**Exercise prompt:** Copy the part of the database index notes between "Primary The single" and "appending a row-identifier.", inclusive, and substitute "node" for "vertex".

**Selected excerpt:**
=== Section Start ===

Disadvantages of LSM Trees Compaction thread can increase processing time and disk IO rate of queries at higher loads. B-Trees are more predictable in time taken. If Compaction threads are not able to keep up with rate of data-writes, then database space taken can grow out of control. B-Trees keep one key only, but LSM-Trees have several older copies. B-Trees lock the key value at DB level which is useful in transactional processing. B-Trees referred in Relational DBs for this reason.

Kinds of Indices

Primary The single key we have looked at so far, is often considered the Primary Key. A primary key uniquely identifies one row in a relational table, or one document in a document database, or one vertex in a graph database.

Secondary It is also very common to have secondary indexes. In relational databases, you can create several secondary indexes on the same table and they are often crucial for performing joins efficiently. Secondary indexes help point to all the tables where the chosen key is present. Since this wont be unique (multiple values for the key), we can store it as a list of values for the key or make the key unique by appending a row-identifier.

Keys in an index are what we search for. The value can be either be the full row or be a reference stored elsewhere called the heap file. Heap file is common as it avoid repeating the data for multiple secondary index keys. Heap file is also good if we need to overwrite this data with new data. Little tricky if size of new data is larger - new heap file is created and pointer updates need to be done. Sometimes if this hop is expensive, index contains all elements in its row. It's called a clustered index. Primary index becomes clustered and secondary indices can simply point to it. A hybrid approach is to store only few row elements in the index.

Clustering and covered indices can increase speed, but they duplicate data. DBs need to manage updates and provide transactional guarantees to prevent inconsistent/stale data from being sent back.

Multi Concatenated indices combines several fields into one key by appending one column to another. They can then be sorted to retrieve data for all indices starting with the same last-name for instance.

Full Text or Fuzzy searches Searching for a similar word or a misspelt word require different techniques. Lucene uses a SSTable-like structure for its term dictionary. This structure requires a small in-memory index that tells queries at which offset in the sorted file they need to look for a key. In Lucene, the in-memory index is a finite state automaton over the characters in the keys, similar to a trie. This automaton can be transformed into a Levenshtein automaton, which supports efficient search for words within a given edit distance. Basically, a trie can be walked to get the position of the term in a file and its closest matches.

=== Section End ===

**Supplied records:**

=== Section Start ===

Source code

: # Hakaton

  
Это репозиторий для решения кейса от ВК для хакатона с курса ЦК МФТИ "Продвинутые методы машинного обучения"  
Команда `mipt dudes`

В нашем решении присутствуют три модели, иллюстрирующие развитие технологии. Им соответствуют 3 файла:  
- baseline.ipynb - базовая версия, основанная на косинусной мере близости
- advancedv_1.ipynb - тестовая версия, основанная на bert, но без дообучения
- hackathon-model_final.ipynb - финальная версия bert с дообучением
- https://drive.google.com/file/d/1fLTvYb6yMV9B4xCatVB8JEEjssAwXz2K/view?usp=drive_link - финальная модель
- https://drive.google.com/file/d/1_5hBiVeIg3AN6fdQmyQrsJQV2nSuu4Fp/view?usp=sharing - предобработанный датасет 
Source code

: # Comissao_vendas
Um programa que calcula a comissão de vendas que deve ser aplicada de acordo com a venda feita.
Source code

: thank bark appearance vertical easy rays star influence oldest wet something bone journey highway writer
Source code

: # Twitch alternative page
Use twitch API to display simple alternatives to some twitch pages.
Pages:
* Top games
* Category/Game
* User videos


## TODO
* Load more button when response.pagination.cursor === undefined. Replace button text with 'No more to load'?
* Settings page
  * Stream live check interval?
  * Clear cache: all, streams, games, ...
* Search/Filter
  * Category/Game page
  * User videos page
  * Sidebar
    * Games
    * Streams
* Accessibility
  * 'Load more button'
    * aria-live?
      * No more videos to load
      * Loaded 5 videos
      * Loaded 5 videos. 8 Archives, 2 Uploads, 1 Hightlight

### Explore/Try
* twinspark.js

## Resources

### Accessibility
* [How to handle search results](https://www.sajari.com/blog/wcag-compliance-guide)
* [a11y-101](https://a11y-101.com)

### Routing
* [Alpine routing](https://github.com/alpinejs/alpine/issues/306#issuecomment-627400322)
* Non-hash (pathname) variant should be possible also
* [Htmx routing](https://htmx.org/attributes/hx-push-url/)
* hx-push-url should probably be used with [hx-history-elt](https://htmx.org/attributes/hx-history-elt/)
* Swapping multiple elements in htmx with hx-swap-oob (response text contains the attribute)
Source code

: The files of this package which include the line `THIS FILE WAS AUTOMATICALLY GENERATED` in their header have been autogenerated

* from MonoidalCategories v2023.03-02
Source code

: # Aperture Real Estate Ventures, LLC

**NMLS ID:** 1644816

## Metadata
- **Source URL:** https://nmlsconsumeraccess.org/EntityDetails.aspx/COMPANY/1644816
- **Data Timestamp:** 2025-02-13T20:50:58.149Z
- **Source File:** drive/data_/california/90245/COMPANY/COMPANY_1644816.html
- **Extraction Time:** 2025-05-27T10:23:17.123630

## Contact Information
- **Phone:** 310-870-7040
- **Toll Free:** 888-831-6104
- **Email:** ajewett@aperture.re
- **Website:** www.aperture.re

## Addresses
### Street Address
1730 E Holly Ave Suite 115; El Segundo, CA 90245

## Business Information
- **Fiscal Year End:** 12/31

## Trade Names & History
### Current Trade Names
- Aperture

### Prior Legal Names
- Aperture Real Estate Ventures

=== Section End ===

**Worked solution:**
Primary The single key we have looked at so far, is often considered the Primary Key. A primary key uniquely identifies one row in a relational table, or one document in a document database, or one node in a graph database.

Secondary It is also very common to have secondary indexes. In relational databases, you can create several secondary indexes on the same table and they are often crucial for performing joins efficiently. Secondary indexes help point to all the tables where the chosen key is present. Since this wont be unique (multiple values for the key), we can store it as a list of values for the key or make the key unique by appending a row-identifier.